Da beispielsweise das österreichische Recht anders als das deutsche Recht nur die Gewährung von Geldleistungen vorsieht, ist die Inanspruchnahme einer Sachleistung als Pflegeleistung eines in Österreich Versicherten in Deutschland ohne Weiteres möglich, nicht jedoch im Falle des Bezuges von Sachleistungen nach deutschem Recht im umgekehrten Fall. Im Falle der Klägerin heißt dies, ihr steht nach ihrem Wechsel der Pflegeeinrichtung von Deutschland nach Österreich nur mehr das Pflegegeld, nicht jedoch die bislang gewährten Sachleistungen zu. Da nach dem Wortlaut des Art. 19 Buchst. a der EWG-Verordnung 1408/71 ein Export von Sachleistungen nicht stattfindet, bestünde kein Anspruch auf Übernahme bzw. Erstattung der sachleistungsbezogenen Kosten.

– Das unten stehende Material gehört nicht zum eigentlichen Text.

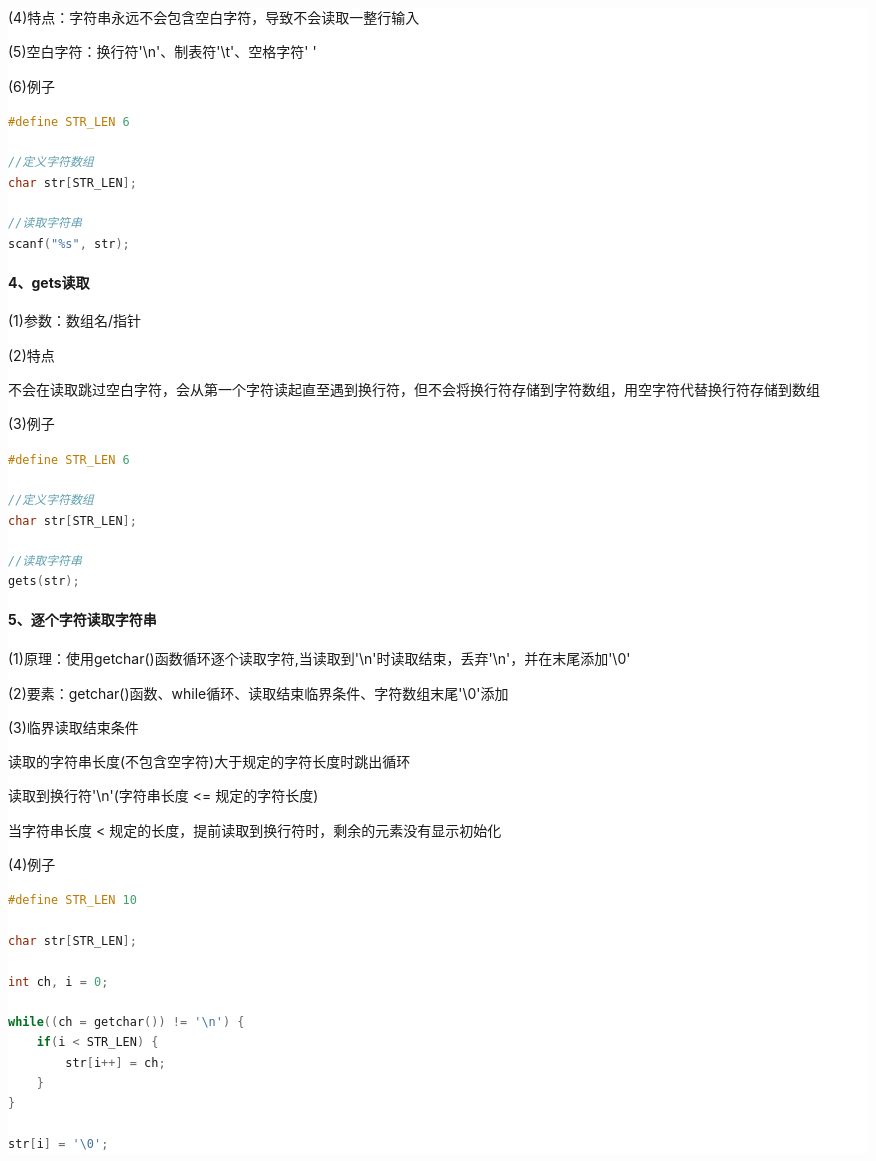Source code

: (4)特点：字符串永远不会包含空白字符，导致不会读取一整行输入

(5)空白字符：换行符'\n'、制表符'\t'、空格字符' '

(6)例子

```c
#define STR_LEN 6

//定义字符数组
char str[STR_LEN];

//读取字符串
scanf("%s", str);
```



#### 4、gets读取

(1)参数：数组名/指针

(2)特点

 不会在读取跳过空白字符，会从第一个字符读起直至遇到换行符，但不会将换行符存储到字符数组，用空字符代替换行符存储到数组

(3)例子

```c
#define STR_LEN 6

//定义字符数组
char str[STR_LEN];

//读取字符串
gets(str);
```



#### 5、逐个字符读取字符串

(1)原理：使用getchar()函数循环逐个读取字符,当读取到'\n'时读取结束，丢弃'\n'，并在末尾添加'\0'

(2)要素：getchar()函数、while循环、读取结束临界条件、字符数组末尾'\0'添加

(3)临界读取结束条件

  读取的字符串长度(不包含空字符)大于规定的字符长度时跳出循环

  读取到换行符'\n'(字符串长度 <= 规定的字符长度)

  当字符串长度 < 规定的长度，提前读取到换行符时，剩余的元素没有显示初始化

(4)例子

```c
#define STR_LEN 10

char str[STR_LEN];

int ch, i = 0;

while((ch = getchar()) != '\n') {
    if(i < STR_LEN) {
        str[i++] = ch;
    }
}

str[i] = '\0';
```
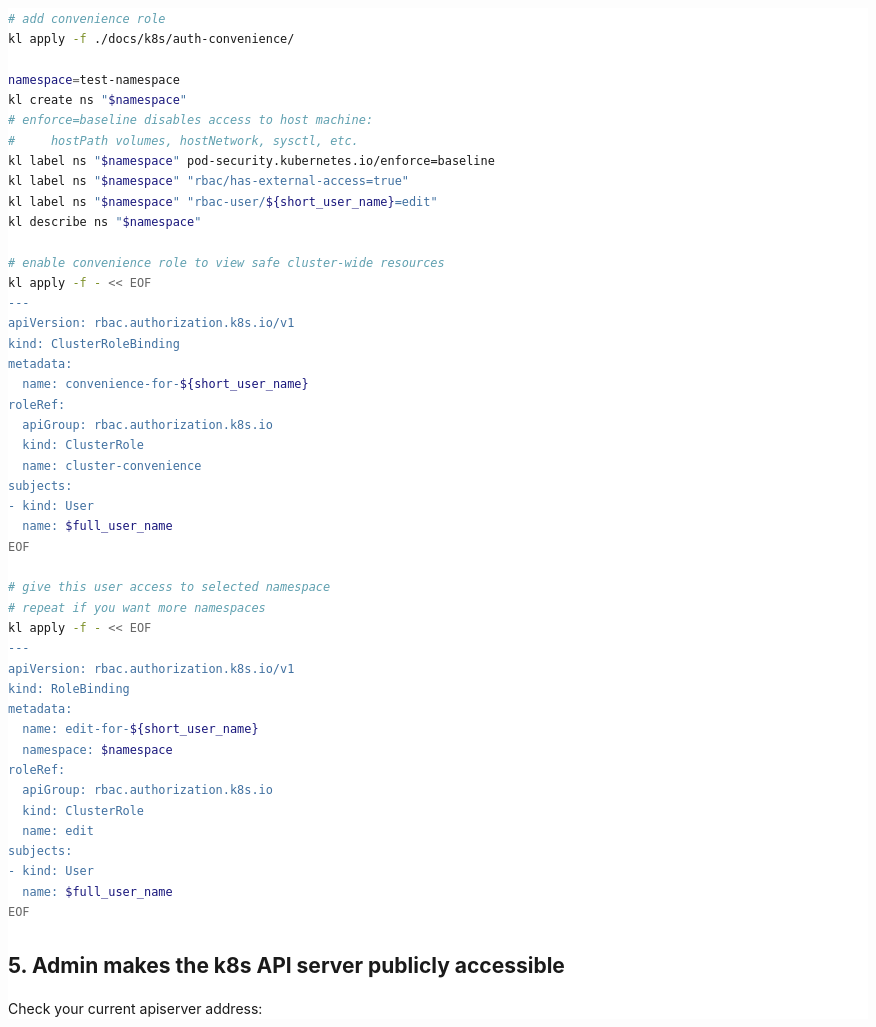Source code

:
 ```bash
# add convenience role
kl apply -f ./docs/k8s/auth-convenience/

namespace=test-namespace
kl create ns "$namespace"
# enforce=baseline disables access to host machine:
#     hostPath volumes, hostNetwork, sysctl, etc.
kl label ns "$namespace" pod-security.kubernetes.io/enforce=baseline
kl label ns "$namespace" "rbac/has-external-access=true"
kl label ns "$namespace" "rbac-user/${short_user_name}=edit"
kl describe ns "$namespace"

# enable convenience role to view safe cluster-wide resources
kl apply -f - << EOF
---
apiVersion: rbac.authorization.k8s.io/v1
kind: ClusterRoleBinding
metadata:
  name: convenience-for-${short_user_name}
roleRef:
  apiGroup: rbac.authorization.k8s.io
  kind: ClusterRole
  name: cluster-convenience
subjects:
- kind: User
  name: $full_user_name
EOF

# give this user access to selected namespace
# repeat if you want more namespaces
kl apply -f - << EOF
---
apiVersion: rbac.authorization.k8s.io/v1
kind: RoleBinding
metadata:
  name: edit-for-${short_user_name}
  namespace: $namespace
roleRef:
  apiGroup: rbac.authorization.k8s.io
  kind: ClusterRole
  name: edit
subjects:
- kind: User
  name: $full_user_name
EOF
```

## 5. Admin makes the k8s API server publicly accessible

Check your current apiserver address:
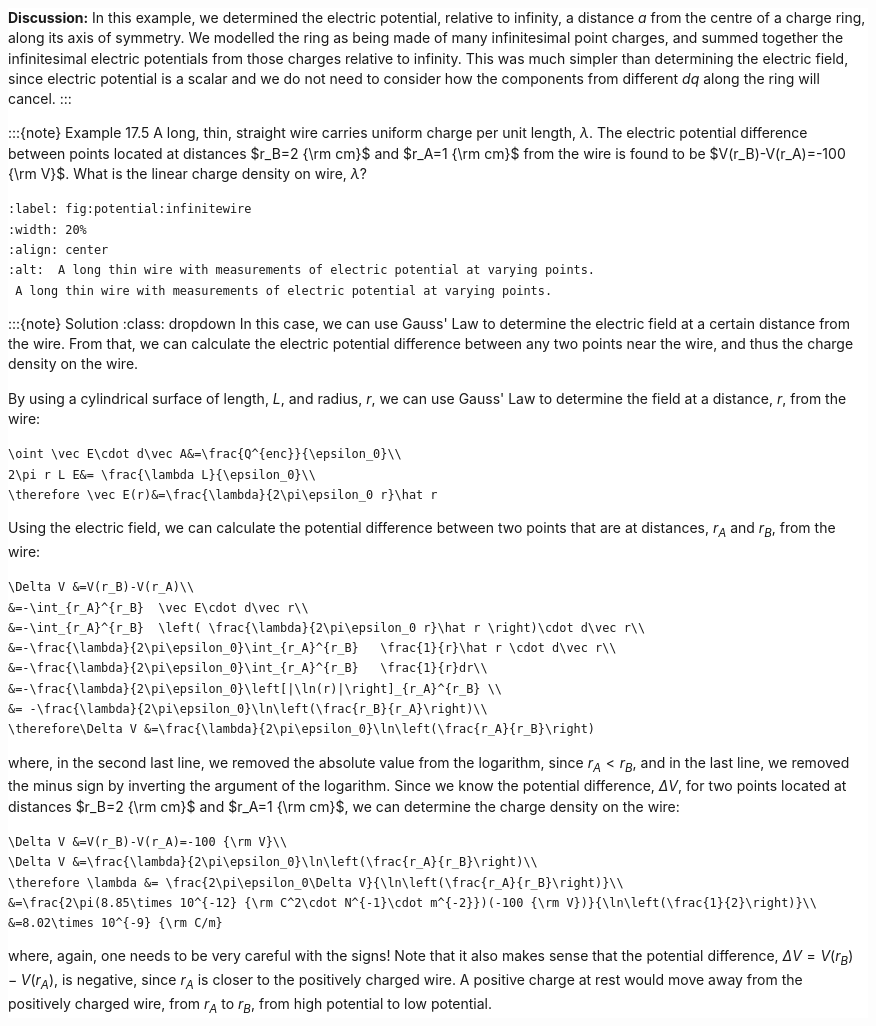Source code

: **Discussion:** In this example, we determined the electric potential, relative to infinity, a distance $a$ from the centre of a charge ring, along its axis of symmetry. We modelled the ring as being made of many infinitesimal point charges, and summed together the infinitesimal electric potentials from those charges relative to infinity. This was much simpler than determining the electric field, since electric potential is a scalar and we do not need to consider how the components from different $dq$ along the ring will cancel.
:::

:::{note} Example 17.5
A long, thin, straight wire carries uniform charge per unit length, $\lambda$. The electric potential difference between points located at distances $r_B=2 {\rm cm}$ and $r_A=1 {\rm cm}$ from the wire is found to be $V(r_B)-V(r_A)=-100 {\rm V}$. What is the linear charge density on wire, $\lambda$?
	
```{figure} figures/Potential/infinitewire.png
:label: fig:potential:infinitewire
:width: 20%
:align: center
:alt:  A long thin wire with measurements of electric potential at varying points.
 A long thin wire with measurements of electric potential at varying points.
```
:::{note} Solution
:class: dropdown
In this case, we can use Gauss' Law to determine the electric field at a certain distance from the wire. From that, we can calculate the electric potential difference between any two points near the wire, and thus the charge density on the wire.

By using a cylindrical surface of length, $L$, and radius, $r$, we can use Gauss' Law to determine the field at a distance, $r$, from the wire:
```{math}
\oint \vec E\cdot d\vec A&=\frac{Q^{enc}}{\epsilon_0}\\
2\pi r L E&= \frac{\lambda L}{\epsilon_0}\\
\therefore \vec E(r)&=\frac{\lambda}{2\pi\epsilon_0 r}\hat r
```
Using the electric field, we can calculate the potential difference between two points that are at distances, $r_A$ and $r_B$, from the wire:
```{math}
\Delta V &=V(r_B)-V(r_A)\\
&=-\int_{r_A}^{r_B}  \vec E\cdot d\vec r\\
&=-\int_{r_A}^{r_B}  \left( \frac{\lambda}{2\pi\epsilon_0 r}\hat r \right)\cdot d\vec r\\
&=-\frac{\lambda}{2\pi\epsilon_0}\int_{r_A}^{r_B}   \frac{1}{r}\hat r \cdot d\vec r\\
&=-\frac{\lambda}{2\pi\epsilon_0}\int_{r_A}^{r_B}   \frac{1}{r}dr\\
&=-\frac{\lambda}{2\pi\epsilon_0}\left[|\ln(r)|\right]_{r_A}^{r_B} \\
&= -\frac{\lambda}{2\pi\epsilon_0}\ln\left(\frac{r_B}{r_A}\right)\\
\therefore\Delta V &=\frac{\lambda}{2\pi\epsilon_0}\ln\left(\frac{r_A}{r_B}\right)
```
where, in the second last line, we removed the absolute value from the logarithm, since $r_A<r_B$, and in the last line, we removed the minus sign by inverting the argument of the logarithm. Since we know the potential difference, $\Delta V$, for two points located at distances $r_B=2 {\rm cm}$ and $r_A=1 {\rm cm}$, we can determine the charge density on the wire:
```{math}
\Delta V &=V(r_B)-V(r_A)=-100 {\rm V}\\
\Delta V &=\frac{\lambda}{2\pi\epsilon_0}\ln\left(\frac{r_A}{r_B}\right)\\
\therefore \lambda &= \frac{2\pi\epsilon_0\Delta V}{\ln\left(\frac{r_A}{r_B}\right)}\\
&=\frac{2\pi(8.85\times 10^{-12} {\rm C^2\cdot N^{-1}\cdot m^{-2}})(-100 {\rm V})}{\ln\left(\frac{1}{2}\right)}\\
&=8.02\times 10^{-9} {\rm C/m}
```
where, again, one needs to be very careful with the signs! Note that it also makes sense that the potential difference, $\Delta V =V(r_B)-V(r_A)$, is negative, since $r_A$ is closer to the positively charged wire. A positive charge at rest would move away from the positively charged wire, from $r_A$ to $r_B$, from high potential to low potential.

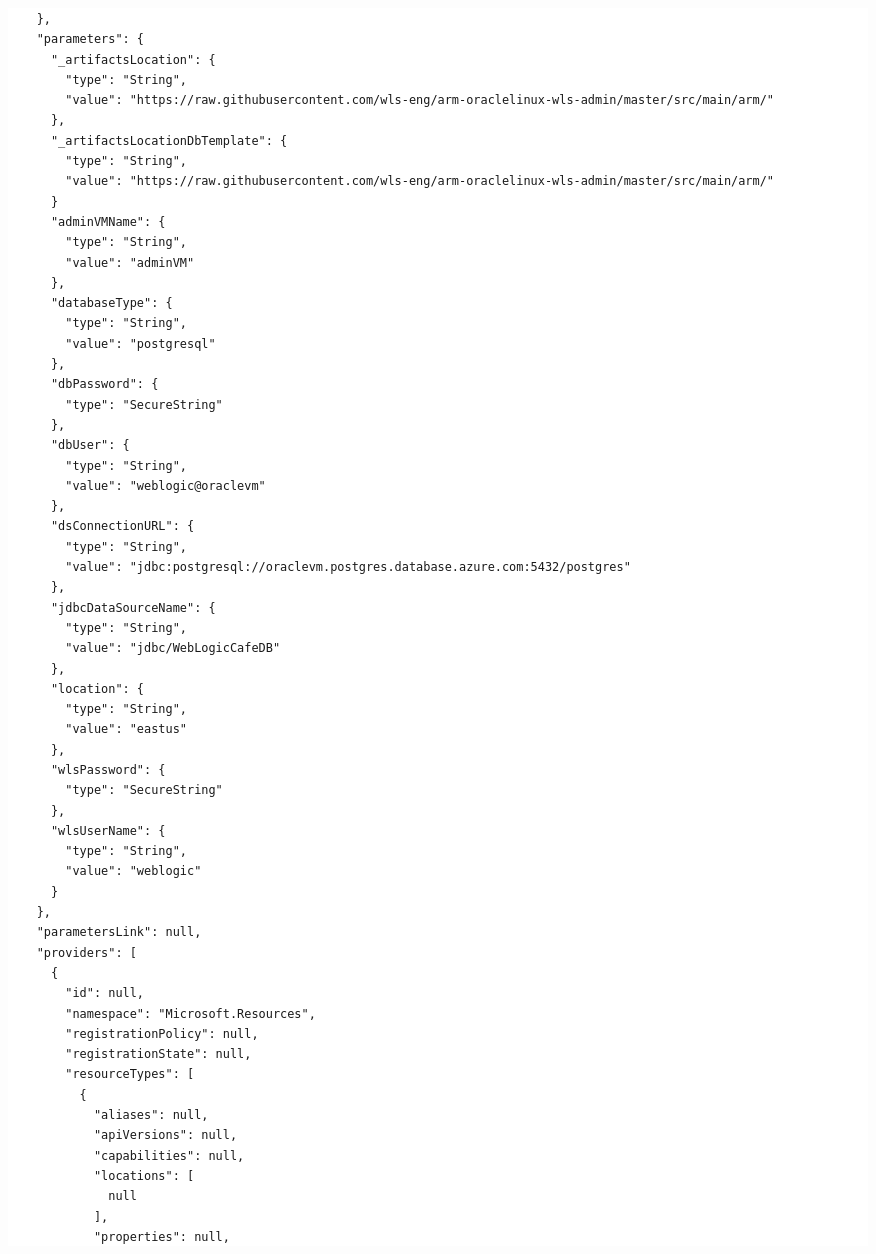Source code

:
 ```
    },
    "parameters": {
      "_artifactsLocation": {
        "type": "String",
        "value": "https://raw.githubusercontent.com/wls-eng/arm-oraclelinux-wls-admin/master/src/main/arm/"
      },
      "_artifactsLocationDbTemplate": {
        "type": "String",
        "value": "https://raw.githubusercontent.com/wls-eng/arm-oraclelinux-wls-admin/master/src/main/arm/"
      }
      "adminVMName": {
        "type": "String",
        "value": "adminVM"
      },
      "databaseType": {
        "type": "String",
        "value": "postgresql"
      },
      "dbPassword": {
        "type": "SecureString"
      },
      "dbUser": {
        "type": "String",
        "value": "weblogic@oraclevm"
      },
      "dsConnectionURL": {
        "type": "String",
        "value": "jdbc:postgresql://oraclevm.postgres.database.azure.com:5432/postgres"
      },
      "jdbcDataSourceName": {
        "type": "String",
        "value": "jdbc/WebLogicCafeDB"
      },
      "location": {
        "type": "String",
        "value": "eastus"
      },
      "wlsPassword": {
        "type": "SecureString"
      },
      "wlsUserName": {
        "type": "String",
        "value": "weblogic"
      }
    },
    "parametersLink": null,
    "providers": [
      {
        "id": null,
        "namespace": "Microsoft.Resources",
        "registrationPolicy": null,
        "registrationState": null,
        "resourceTypes": [
          {
            "aliases": null,
            "apiVersions": null,
            "capabilities": null,
            "locations": [
              null
            ],
            "properties": null,
```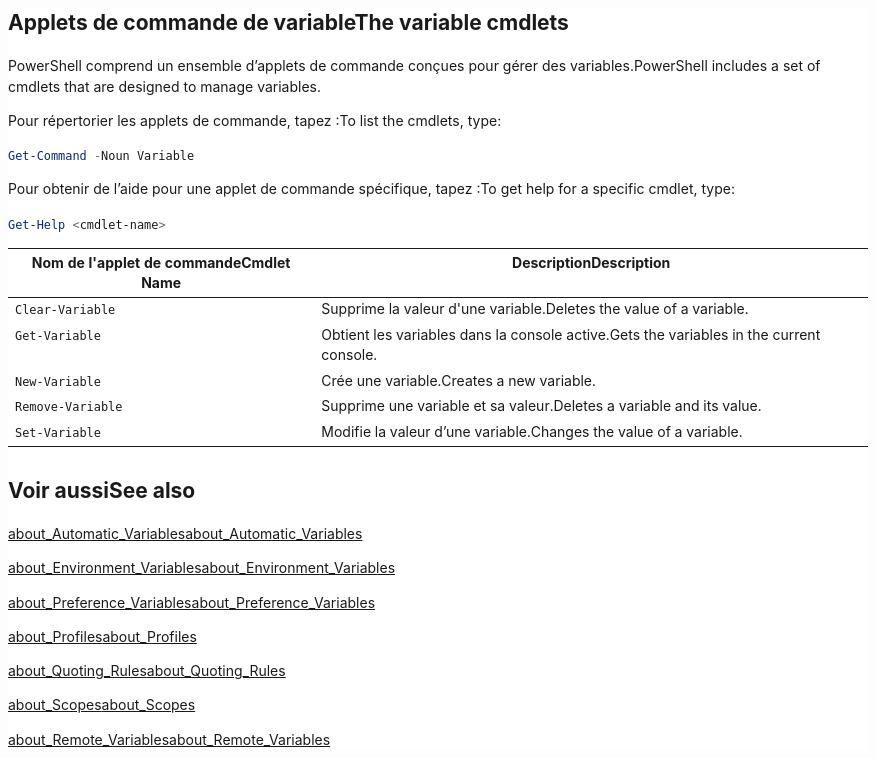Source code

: ## <a name="the-variable-cmdlets"></a><span data-ttu-id="06bf2-231">Applets de commande de variable</span><span class="sxs-lookup"><span data-stu-id="06bf2-231">The variable cmdlets</span></span>

<span data-ttu-id="06bf2-232">PowerShell comprend un ensemble d’applets de commande conçues pour gérer des variables.</span><span class="sxs-lookup"><span data-stu-id="06bf2-232">PowerShell includes a set of cmdlets that are designed to manage variables.</span></span>

<span data-ttu-id="06bf2-233">Pour répertorier les applets de commande, tapez :</span><span class="sxs-lookup"><span data-stu-id="06bf2-233">To list the cmdlets, type:</span></span>

```powershell
Get-Command -Noun Variable
```

<span data-ttu-id="06bf2-234">Pour obtenir de l’aide pour une applet de commande spécifique, tapez :</span><span class="sxs-lookup"><span data-stu-id="06bf2-234">To get help for a specific cmdlet, type:</span></span>

```powershell
Get-Help <cmdlet-name>
```

| <span data-ttu-id="06bf2-235">Nom de l'applet de commande</span><span class="sxs-lookup"><span data-stu-id="06bf2-235">Cmdlet Name</span></span>       | <span data-ttu-id="06bf2-236">Description</span><span class="sxs-lookup"><span data-stu-id="06bf2-236">Description</span></span>                                |
| ---------------   | ------------------------------------------ |
| `Clear-Variable`  | <span data-ttu-id="06bf2-237">Supprime la valeur d'une variable.</span><span class="sxs-lookup"><span data-stu-id="06bf2-237">Deletes the value of a variable.</span></span>           |
| `Get-Variable`    | <span data-ttu-id="06bf2-238">Obtient les variables dans la console active.</span><span class="sxs-lookup"><span data-stu-id="06bf2-238">Gets the variables in the current console.</span></span> |
| `New-Variable`    | <span data-ttu-id="06bf2-239">Crée une variable.</span><span class="sxs-lookup"><span data-stu-id="06bf2-239">Creates a new variable.</span></span>                    |
| `Remove-Variable` | <span data-ttu-id="06bf2-240">Supprime une variable et sa valeur.</span><span class="sxs-lookup"><span data-stu-id="06bf2-240">Deletes a variable and its value.</span></span>          |
| `Set-Variable`    | <span data-ttu-id="06bf2-241">Modifie la valeur d’une variable.</span><span class="sxs-lookup"><span data-stu-id="06bf2-241">Changes the value of a variable.</span></span>           |

## <a name="see-also"></a><span data-ttu-id="06bf2-242">Voir aussi</span><span class="sxs-lookup"><span data-stu-id="06bf2-242">See also</span></span>

[<span data-ttu-id="06bf2-243">about_Automatic_Variables</span><span class="sxs-lookup"><span data-stu-id="06bf2-243">about_Automatic_Variables</span></span>](about_Automatic_Variables.md)

[<span data-ttu-id="06bf2-244">about_Environment_Variables</span><span class="sxs-lookup"><span data-stu-id="06bf2-244">about_Environment_Variables</span></span>](about_Environment_Variables.md)

[<span data-ttu-id="06bf2-245">about_Preference_Variables</span><span class="sxs-lookup"><span data-stu-id="06bf2-245">about_Preference_Variables</span></span>](about_Preference_Variables.md)

[<span data-ttu-id="06bf2-246">about_Profiles</span><span class="sxs-lookup"><span data-stu-id="06bf2-246">about_Profiles</span></span>](about_Profiles.md)

[<span data-ttu-id="06bf2-247">about_Quoting_Rules</span><span class="sxs-lookup"><span data-stu-id="06bf2-247">about_Quoting_Rules</span></span>](about_Quoting_Rules.md)

[<span data-ttu-id="06bf2-248">about_Scopes</span><span class="sxs-lookup"><span data-stu-id="06bf2-248">about_Scopes</span></span>](about_Scopes.md)

[<span data-ttu-id="06bf2-249">about_Remote_Variables</span><span class="sxs-lookup"><span data-stu-id="06bf2-249">about_Remote_Variables</span></span>](about_Remote_Variables.md)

Da Versicherte hierdurch erhebliche finanzielle Einbußen erleiden würden, ist das allgemeine Freizügigkeitsrecht des Art. 18 EGV und ggf. die Dienstleistungsfreiheit des Art. 39 EGV berührt. Es ist zu fragen, ob Art. 19 Buchst. a der EWG-Verordnung 1408/71 in diesen Fällen dahingehend auszulegen ist, dass der Arbeitnehmer oder Selbstständige bzw. der Familienangehörige dennoch Geld- oder Erstattungsleistungen für Rechnung des zuständigen Trägers vom Träger des Wohnorts erhält. Insoweit stellt sich ggf. die Frage, ob die Beschränkung des Freizügigkeitsrechts bzw. der Dienstleistungsfreiheit aus Gründen der öffentlichen Gesundheit oder aus anderen überwiegenden Gründen des Allgemeininteresses gerechtfertigt ist.

Hilfsweise ist zu klären, ob im Hinblick auf Art. 18 EGV bzw. 39, 49 EGV in entsprechender Anwendung der Rechtsprechung des Gerichtshofes zur Kostenübernahme für medizinische Dienstleistungen (insb. Urteil des Gerichtshofes vom 12. Juli 2001, Rechtssache C-157/99) ein Anspruch gegen den zuständigen Träger (hier: die Beklagte) auf vorherige Genehmigung und Kostenübernahme für einen stationären Pflegeheimaufenthalt in einem anderen Mitgliedstaat in Höhe der im zuständigen Mitgliedsstaat zu gewährenden Leistungen bestehen kann.

Der Beschluss ergeht kostenfrei und ist unanfechtbar (§ 177 SGG).